Task brief - Each entry here needs to be given again exactly.

####################

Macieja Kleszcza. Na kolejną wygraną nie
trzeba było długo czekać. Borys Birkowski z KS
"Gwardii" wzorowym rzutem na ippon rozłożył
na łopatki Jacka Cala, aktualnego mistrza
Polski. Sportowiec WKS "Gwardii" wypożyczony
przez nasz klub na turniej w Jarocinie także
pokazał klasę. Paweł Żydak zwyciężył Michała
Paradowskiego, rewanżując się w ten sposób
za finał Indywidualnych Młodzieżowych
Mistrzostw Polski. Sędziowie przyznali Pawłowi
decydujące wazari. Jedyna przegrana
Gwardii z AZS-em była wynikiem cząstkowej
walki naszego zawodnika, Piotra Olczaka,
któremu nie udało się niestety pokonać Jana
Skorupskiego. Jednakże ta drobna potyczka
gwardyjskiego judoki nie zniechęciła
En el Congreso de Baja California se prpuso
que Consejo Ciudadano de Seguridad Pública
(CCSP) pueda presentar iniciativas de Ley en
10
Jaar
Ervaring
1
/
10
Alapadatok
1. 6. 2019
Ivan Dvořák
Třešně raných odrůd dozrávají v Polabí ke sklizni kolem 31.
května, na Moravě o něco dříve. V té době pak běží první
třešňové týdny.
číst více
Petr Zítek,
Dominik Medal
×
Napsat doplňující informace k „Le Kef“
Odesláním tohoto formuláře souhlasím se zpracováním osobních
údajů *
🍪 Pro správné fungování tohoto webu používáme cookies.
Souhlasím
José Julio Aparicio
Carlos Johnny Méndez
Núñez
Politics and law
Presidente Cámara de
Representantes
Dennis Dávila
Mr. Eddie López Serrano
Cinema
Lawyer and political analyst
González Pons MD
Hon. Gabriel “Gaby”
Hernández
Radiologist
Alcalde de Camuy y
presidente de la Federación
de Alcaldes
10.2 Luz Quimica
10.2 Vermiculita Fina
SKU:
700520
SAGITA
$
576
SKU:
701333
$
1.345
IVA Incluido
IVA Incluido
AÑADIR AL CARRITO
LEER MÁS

####################

Solution for this problem -
Macieja Kleszcza. Na kolejną wygraną nie
trzeba było długo czekać. Borys Birkowski z KS
"Gwardii" wzorowym rzutem na ippon rozłożył
na łopatki Jacka Cala, aktualnego mistrza
Polski. Sportowiec WKS "Gwardii" wypożyczony
przez nasz klub na turniej w Jarocinie także
pokazał klasę. Paweł Żydak zwyciężył Michała
Paradowskiego, rewanżując się w ten sposób
za finał Indywidualnych Młodzieżowych
Mistrzostw Polski. Sędziowie przyznali Pawłowi
decydujące wazari. Jedyna przegrana
Gwardii z AZS-em była wynikiem cząstkowej
walki naszego zawodnika, Piotra Olczaka,
któremu nie udało się niestety pokonać Jana
Skorupskiego. Jednakże ta drobna potyczka
gwardyjskiego judoki nie zniechęciła
En el Congreso de Baja California se prpuso
que Consejo Ciudadano de Seguridad Pública
(CCSP) pueda presentar iniciativas de Ley en
10
Jaar
Ervaring
1
/
10
Alapadatok
1. 6. 2019
Ivan Dvořák
Třešně raných odrůd dozrávají v Polabí ke sklizni kolem 31.
května, na Moravě o něco dříve. V té době pak běží první
třešňové týdny.
číst více
Petr Zítek,
Dominik Medal
×
Napsat doplňující informace k „Le Kef“
Odesláním tohoto formuláře souhlasím se zpracováním osobních
údajů *
🍪 Pro správné fungování tohoto webu používáme cookies.
Souhlasím
José Julio Aparicio
Carlos Johnny Méndez
Núñez
Politics and law
Presidente Cámara de
Representantes
Dennis Dávila
Mr. Eddie López Serrano
Cinema
Lawyer and political analyst
González Pons MD
Hon. Gabriel “Gaby”
Hernández
Radiologist
Alcalde de Camuy y
presidente de la Federación
de Alcaldes
10.2 Luz Quimica
10.2 Vermiculita Fina
SKU:
700520
SAGITA
$
576
SKU:
701333
$
1.345
IVA Incluido
IVA Incluido
AÑADIR AL CARRITO
LEER MÁS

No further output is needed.